Each entry that follows should be set down precisely, with its pictures removed.
- - - - - - -
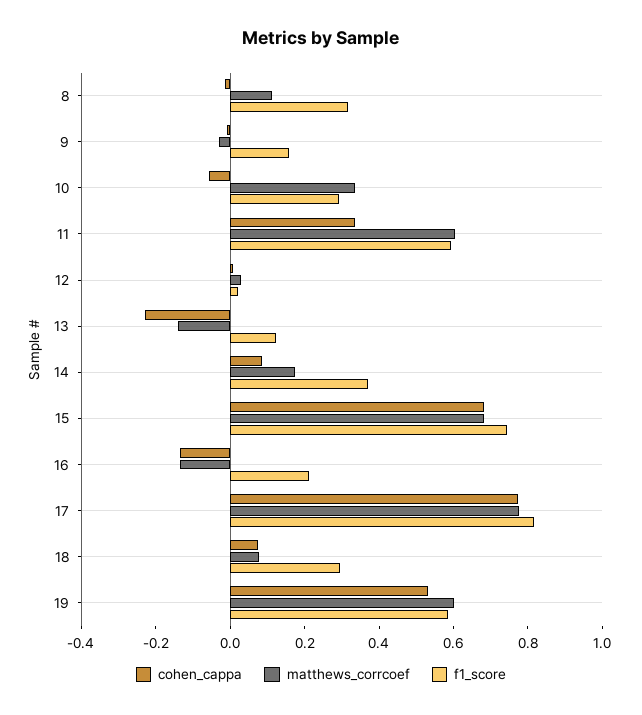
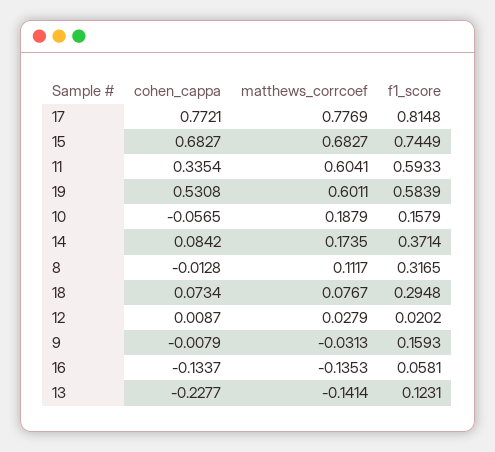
  {
    "cohen_cappa": {
      "8": -0.0128,
      "9": -0.0079,
      "10": -0.0565,
      "11": 0.3354,
      "12": 0.0087,
      "13": -0.2277,
      "14": 0.0842,
      "15": 0.6827,
      "16": -0.1337,
      "17": 0.7721,
      "18": 0.0734,
      "19": 0.5308
    },
    "matthews_corrcoef": {
      "8": 0.1117,
      "9": -0.0313,
-     "10": 0.35,
+     "10": 0.1879,
      "11": 0.6041,
      "12": 0.0279,
      "13": -0.1414,
      "14": 0.1735,
      "15": 0.6827,
      "16": -0.1353,
      "17": 0.7769,
      "18": 0.0767,
      "19": 0.6011
    },
    "f1_score": {
      "8": 0.3165,
      "9": 0.1593,
-     "10": 0.3,
+     "10": 0.1579,
      "11": 0.5933,
      "12": 0.0202,
      "13": 0.1231,
      "14": 0.3714,
      "15": 0.7449,
-     "16": 0.2,
+     "16": 0.0581,
      "17": 0.8148,
      "18": 0.2948,
      "19": 0.5839
    }
  }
- - - - - - -
EXERCISE RESPONSE:
  {
    "cohen_cappa": {
      "8": -0.0128,
      "9": -0.0079,
      "10": -0.0565,
      "11": 0.3354,
      "12": 0.0087,
      "13": -0.2277,
      "14": 0.0842,
      "15": 0.6827,
      "16": -0.1337,
      "17": 0.7721,
      "18": 0.0734,
      "19": 0.5308
    },
    "matthews_corrcoef": {
      "8": 0.1117,
      "9": -0.0313,
-     "10": 0.35,
+     "10": 0.1879,
      "11": 0.6041,
      "12": 0.0279,
      "13": -0.1414,
      "14": 0.1735,
      "15": 0.6827,
      "16": -0.1353,
      "17": 0.7769,
      "18": 0.0767,
      "19": 0.6011
    },
    "f1_score": {
      "8": 0.3165,
      "9": 0.1593,
-     "10": 0.3,
+     "10": 0.1579,
      "11": 0.5933,
      "12": 0.0202,
      "13": 0.1231,
      "14": 0.3714,
      "15": 0.7449,
-     "16": 0.2,
+     "16": 0.0581,
      "17": 0.8148,
      "18": 0.2948,
      "19": 0.5839
    }
  }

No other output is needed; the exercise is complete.